La déconcentration du pouvoir, c’est le sacro-saint respect de la séparation des pouvoirs, mais aussi et surtout de leur équilibre, en moyens, en capacités et en légitimité. Sans castrer l’Etat, il faudra à la fois le désincarner et le ramener à sa juste valeur d’instrument au service de la volonté populaire exprimée à travers les élus. Il faut également changer de style de leadership dans l’Exécutif et par exemple opter pour le collège de sages à la place du leader charismatique. Un président botté de plusieurs vice-présidents pourrait être un garde-fou au despotisme que nous avons collectivement tendance à générer.
Un déplacement d’une part de pouvoir et des ressources de Conakry, siège de l’Etat centralisateur vers les citoyens vivant dans les régions profondes du pays redonnerait de la vie à nos préfectures qui, disons-le sans gants, sont à l’état d’abandon au profit de la seule capitale.
Je pense que construire des institutions est une chose fort complexe qui nécessite non pas seulement des brillants constitutionnalistes, mais aussi des visionnaires audacieux capables de mettre en place un processus participatif qui ne fait l’impasse sur aucune des questions fondamentales qui plombent notre pays depuis l’indépendance : la corruption et l’impunité, l’exode rural et celui hors du pays, l’éducation et l’emploi des nouvelles générations, l’environnement, les questions économiques et d’intégration régionales, l’instrumentalisation de la question ethnique, l’alternance aux commandes du pays, nos rigidités culturelles et notre incivisme, l’influence des solidarités claniques au détriment d’une solidarité nationale et j’en passe.
La complexité et l’immensité de tous ces dossiers ne sont à la portée d’aucun homme seul, d’aucun parti seul, d’aucune composante socio-professionnelle seule.
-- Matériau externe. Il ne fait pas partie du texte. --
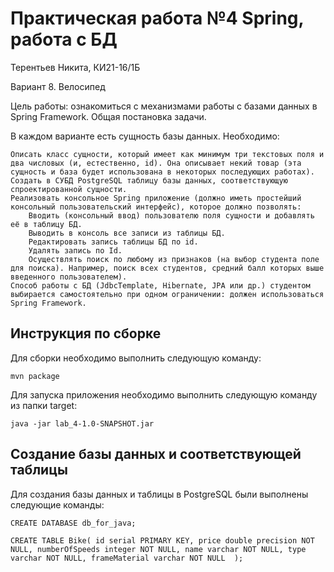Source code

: # Практическая работа №4 Spring, работа с БД

Терентьев Никита, КИ21-16/1Б

Вариант 8. Велосипед

Цель работы: ознакомиться с механизмами работы с базами данных в Spring Framework.
Общая постановка задачи.

В каждом варианте есть сущность базы данных. Необходимо:

    Описать класс сущности, который имеет как минимум три текстовых поля и два числовых (и, естественно, id). Она описывает некий товар (эта сущность и база будет использована в некоторых последующих работах).
    Создать в СУБД PostgreSQL таблицу базы данных, соответствующую спроектированной сущности.
    Реализовать консольное Spring приложение (должно иметь простейший консольный пользовательский интерфейс), которое должно позволять:
        Вводить (консольный ввод) пользователю поля сущности и добавлять её в таблицу БД.
        Выводить в консоль все записи из таблицы БД.
        Редактировать запись таблицы БД по id.
        Удалять запись по Id.
        Осуществлять поиск по любому из признаков (на выбор студента поле для поиска). Например, поиск всех студентов, средний балл которых выше введенного пользователем).
    Способ работы с БД (JdbcTemplate, Hibernate, JPA или др.) студентом выбирается самостоятельно при одном ограничении: должен использоваться Spring Framework.


## Инструкция по сборке

Для сборки необходимо выполнить следующую команду:

`mvn package`

Для запуска приложения необходимо выполнить следующую команду из папки target:

`java -jar lab_4-1.0-SNAPSHOT.jar`

## Создание базы данных и соответствующей таблицы

Для создания базы данных и таблицы в PostgreSQL были выполнены следующие команды:

`
CREATE DATABASE db_for_java;  
`

`
CREATE TABLE Bike(
    id serial PRIMARY KEY,
    price double precision NOT NULL,
    numberOfSpeeds integer NOT NULL,
    name varchar NOT NULL,
    type varchar NOT NULL,
    frameMaterial varchar NOT NULL 
);
`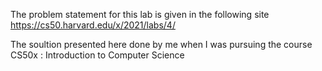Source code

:The problem statement for this lab is given in the following site https://cs50.harvard.edu/x/2021/labs/4/

The soultion presented here done by me when I was pursuing the course CS50x : Introduction to Computer Science
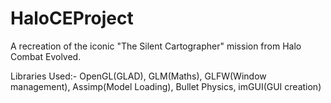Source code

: # HaloCEProject
A recreation of the iconic "The Silent Cartographer" mission from Halo Combat Evolved.

Libraries Used:- OpenGL(GLAD), GLM(Maths), GLFW(Window management), Assimp(Model Loading), Bullet Physics, imGUI(GUI creation)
La solution se construira collectivement par l’écoute, la prise en compte et la mise en valeur des femmes et des hommes de notre pays, de leur imagination, de leurs compétences et de leurs volontés. Je crois que c’est, là, et seulement là que se trouve le salut de notre pays.
Ni sa bauxite, ni son diamant, ni d’autres richesses matérielles fantasmatiques, ne remplaceront le génie des enfants de notre pays. Il n’y a de richesse que d’hommes et l’oubli de cette sagesse est la raison profonde du désarroi dans lequel notre pays se débat aujourd’hui.
Un agenda comportant les étapes suivantes devrait, me semble-t-il, concilier, les urgences et l’avenir :
1. Constitution d’un gouvernement de transition, audacieux, qui marque la rupture et rétablit la confiance dans l’avenir du pays.
Objectifs : arrêter la saignée de l’Etat, soulager la pauvreté extrême et restaurer l’autorité sur le pays.
Résultat : un gouvernement, force de proposition et non inféodé aux institutions actuelles, qui, ne l’oublions pas, ont perdu leur légitimité.
2. Large concertation des acteurs politiques pour penser la Guinée que nous souhaitons.
Objectif : Mettre en place des Institutions originales, audacieuses et équilibrées, sur la base des attentes du pays et surtout de sa jeunesse.
Résultat attendus : soumettre une constitution aux votes des citoyens avant les prochaines élections législatives.
3. Organiser des élections démocratiques et transparentes qui seules, nous doteront d’institutions légitimes et assureront la pérennité du pays.
Objectif : redonner le pouvoir aux acteurs politiques représentatifs de la volonté des populations.
Résultat : un gouvernement débarrassé du culte de la personnalité du chef et capable d’utiliser ses élites à la résolutions des défis du pays.
Des propositions comme la mienne foisonnent dans les communications de nos compatriotes. Elles font toujours sourire ceux qui sont aux commandes et qui les lisent comme des envolées lyriques d’étudiants en quête du Graal. Si ce sourire ne se limite pas à de la condescendance et inspire tant soit peu un début de réflexion, alors le génie guinéen se sera réveillé.